* **Exercises to complete**:
A. Translate this sentence from the pregnancy blog into Spanish: "I came to the conclusion that I'm not really lying when I say either would be fine with me."
B. Return the part of the pregnancy blog starting with "Wednesday, September 12, 2007" and going on through "and try again.", copied word for word.
C. Decide whether each statement agrees with the pregnancy blog. Answer yes or no for each, and quote the words that settle it.
(i) The visit to Fetal Fotos showed the baby's gender.
(ii) The ultrasound the doctor ordered after they found out they were pregnant again showed a heart rate of 114.
(iii) The writer plans to have only one child.

Wednesday, September 12, 2007

16 weeks!

Today we're officially 4 months pregnant! Honestly, I never thought we'd make it this far, but I'm SO excited we have!

Yesterday we made our first pilgrimage to Fetal Fotos to see if they could determine the baby's gender. Baby was actually quite cooporative and was in "the perfect position to find the sex." Unfortunately, the umbilical cord was not nearly as cooporative. After a half an hour of rolling onto one side or another, jiggling my belly and generally irritating the baby to see if it would kick the cord out of the way, we had to admit defeat. Fortunately the wonderful rad tech at Fetal Fotos gave us a voucher to come back in a week and try again.

So was I disappointed? Not really! No opportunity to see the baby could ever possibly be disappointing to me! We saw it's little spine very clearly and even got to watch it swallow some amniotic fluid (eew!!). It rubbed it's tiny face with a miniature fist, and kicked it's little feet. I found it very exciting. And now we get to do it again next week! Woo hoo!!

On the way home I started wondering which I would prefer. I came to the conclusion that I'm not really lying when I say either would be fine with me. I think of all the perks of having a little girl and get giddy with excitement. Then I think of all the bonuses that would come with a son and can hardly wait. The only downside to this attitude is that if it's a boy, I'll be a little bit bummed that it's not a girl and if it's a girl, I'll think of all the things I'll miss out on if it had been a boy. There's just no pleasing me!! But I have to just keep remembering that we have every intention of having more than one, so I don't need to have everything at once.

These days I can feel my uterus, which is kinda weird. I feel like I swallowed a volleyball that got stuck three quarters of the way through! But I figure that means I'm mere moments away from feeling the little alien move in me, which will be completely surreal. I have a sneaking suspicion that it's gotta feel like that scene from Alien when the baby alien tears out of that guy's stomach. But it will be OUR alien, so I think that'll make it all worth it!

Thursday, August 30, 2007

So at long last and after much ado....


When we found out we were pregnant...again...the doctor ordered an ultrasound to make sure that we didn't have another "pregnant but not" situation. The ultrasound tech had the personality of a wet mop and argued about "what exactly does your doctor hope to see???" How about a viable pregnancy, Witch Woman?!??! Now look in my tummy! She was much nicer once she saw Travis' and my reaction. She even printed the above picture for us, which now we kind of chuckle at. The yolk sac is bigger than the baby! But a baby was there, none the less, with a heart rate of 114...MUCH better than the first time. We were cautiously optimistic.

It was this ultrasound I was dreading, because this was the point during the first pregnancy when there was nothing there. But our blob had grown and the heartbeat was still present and accounted for!! The doctor didn't have a guage to see what the exact heart rate was, but she estimated that it was going at "at least 150 beats per minute." This was also the ultrasound that earned the baby the nickname "Blobbie." Okay, yeah, not really nice. But, come on. It's a little blob! A damned cute blob, if I do say so myself.

I found online after this ultrasound that once you've seen a strong heart beat (which we didn't the first time), then your chances of miscarriage go down to 2%. I don't know if that's true, but it made me feel better, so I ran with it.

* **Entries supplied**:
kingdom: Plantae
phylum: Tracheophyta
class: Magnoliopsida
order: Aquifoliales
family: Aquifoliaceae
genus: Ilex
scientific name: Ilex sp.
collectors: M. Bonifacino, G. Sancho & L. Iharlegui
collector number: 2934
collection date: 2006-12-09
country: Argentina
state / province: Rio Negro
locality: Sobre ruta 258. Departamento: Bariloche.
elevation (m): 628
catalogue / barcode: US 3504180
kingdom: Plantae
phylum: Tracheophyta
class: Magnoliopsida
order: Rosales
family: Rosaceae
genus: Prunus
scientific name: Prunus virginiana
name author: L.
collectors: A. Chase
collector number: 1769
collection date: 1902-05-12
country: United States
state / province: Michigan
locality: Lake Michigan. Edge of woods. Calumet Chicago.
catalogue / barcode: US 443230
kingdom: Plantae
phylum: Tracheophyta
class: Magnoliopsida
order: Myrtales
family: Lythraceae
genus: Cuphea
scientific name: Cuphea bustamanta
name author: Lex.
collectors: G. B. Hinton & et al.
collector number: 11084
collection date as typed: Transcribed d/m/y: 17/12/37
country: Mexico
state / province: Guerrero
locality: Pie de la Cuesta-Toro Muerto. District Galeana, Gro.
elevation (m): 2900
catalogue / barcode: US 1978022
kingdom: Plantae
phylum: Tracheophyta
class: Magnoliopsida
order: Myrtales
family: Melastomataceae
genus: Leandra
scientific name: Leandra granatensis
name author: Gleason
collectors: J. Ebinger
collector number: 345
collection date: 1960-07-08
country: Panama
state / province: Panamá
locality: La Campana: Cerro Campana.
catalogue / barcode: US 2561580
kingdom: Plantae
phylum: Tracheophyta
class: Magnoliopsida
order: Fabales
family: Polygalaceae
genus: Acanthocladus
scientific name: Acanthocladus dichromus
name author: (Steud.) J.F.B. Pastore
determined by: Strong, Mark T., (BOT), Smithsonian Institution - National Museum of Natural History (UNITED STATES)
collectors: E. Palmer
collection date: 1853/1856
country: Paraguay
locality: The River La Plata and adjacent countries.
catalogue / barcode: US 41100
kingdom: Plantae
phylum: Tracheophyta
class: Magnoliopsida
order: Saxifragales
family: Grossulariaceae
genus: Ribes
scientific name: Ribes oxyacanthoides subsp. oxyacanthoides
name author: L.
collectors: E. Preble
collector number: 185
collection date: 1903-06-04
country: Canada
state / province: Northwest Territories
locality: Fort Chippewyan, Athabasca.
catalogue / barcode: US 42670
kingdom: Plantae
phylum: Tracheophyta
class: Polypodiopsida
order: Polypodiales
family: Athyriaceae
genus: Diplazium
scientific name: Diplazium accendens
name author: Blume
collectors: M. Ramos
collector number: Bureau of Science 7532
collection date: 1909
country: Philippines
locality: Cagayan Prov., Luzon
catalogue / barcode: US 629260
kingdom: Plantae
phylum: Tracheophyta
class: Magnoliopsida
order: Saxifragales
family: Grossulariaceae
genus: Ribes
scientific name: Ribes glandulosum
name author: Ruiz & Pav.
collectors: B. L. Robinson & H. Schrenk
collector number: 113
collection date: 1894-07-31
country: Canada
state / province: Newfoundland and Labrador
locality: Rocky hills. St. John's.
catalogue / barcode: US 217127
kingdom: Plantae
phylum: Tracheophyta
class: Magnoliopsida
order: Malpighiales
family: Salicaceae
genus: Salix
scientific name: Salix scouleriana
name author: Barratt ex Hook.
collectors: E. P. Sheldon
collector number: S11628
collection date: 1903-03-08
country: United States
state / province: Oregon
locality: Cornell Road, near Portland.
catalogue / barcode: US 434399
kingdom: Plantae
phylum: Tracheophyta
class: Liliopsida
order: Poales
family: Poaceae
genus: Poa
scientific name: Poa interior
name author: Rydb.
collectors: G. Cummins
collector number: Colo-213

* **Answer set**:
A. Llegué a la conclusión de que no estoy mintiendo de verdad cuando digo que cualquiera de los dos me parecería bien.

B.
Wednesday, September 12, 2007

16 weeks!

Today we're officially 4 months pregnant! Honestly, I never thought we'd make it this far, but I'm SO excited we have!

Yesterday we made our first pilgrimage to Fetal Fotos to see if they could determine the baby's gender. Baby was actually quite cooporative and was in "the perfect position to find the sex." Unfortunately, the umbilical cord was not nearly as cooporative. After a half an hour of rolling onto one side or another, jiggling my belly and generally irritating the baby to see if it would kick the cord out of the way, we had to admit defeat. Fortunately the wonderful rad tech at Fetal Fotos gave us a voucher to come back in a week and try again.

C.
(i) No: "we had to admit defeat."
(ii) Yes: "with a heart rate of 114"
(iii) No: "we have every intention of having more than one"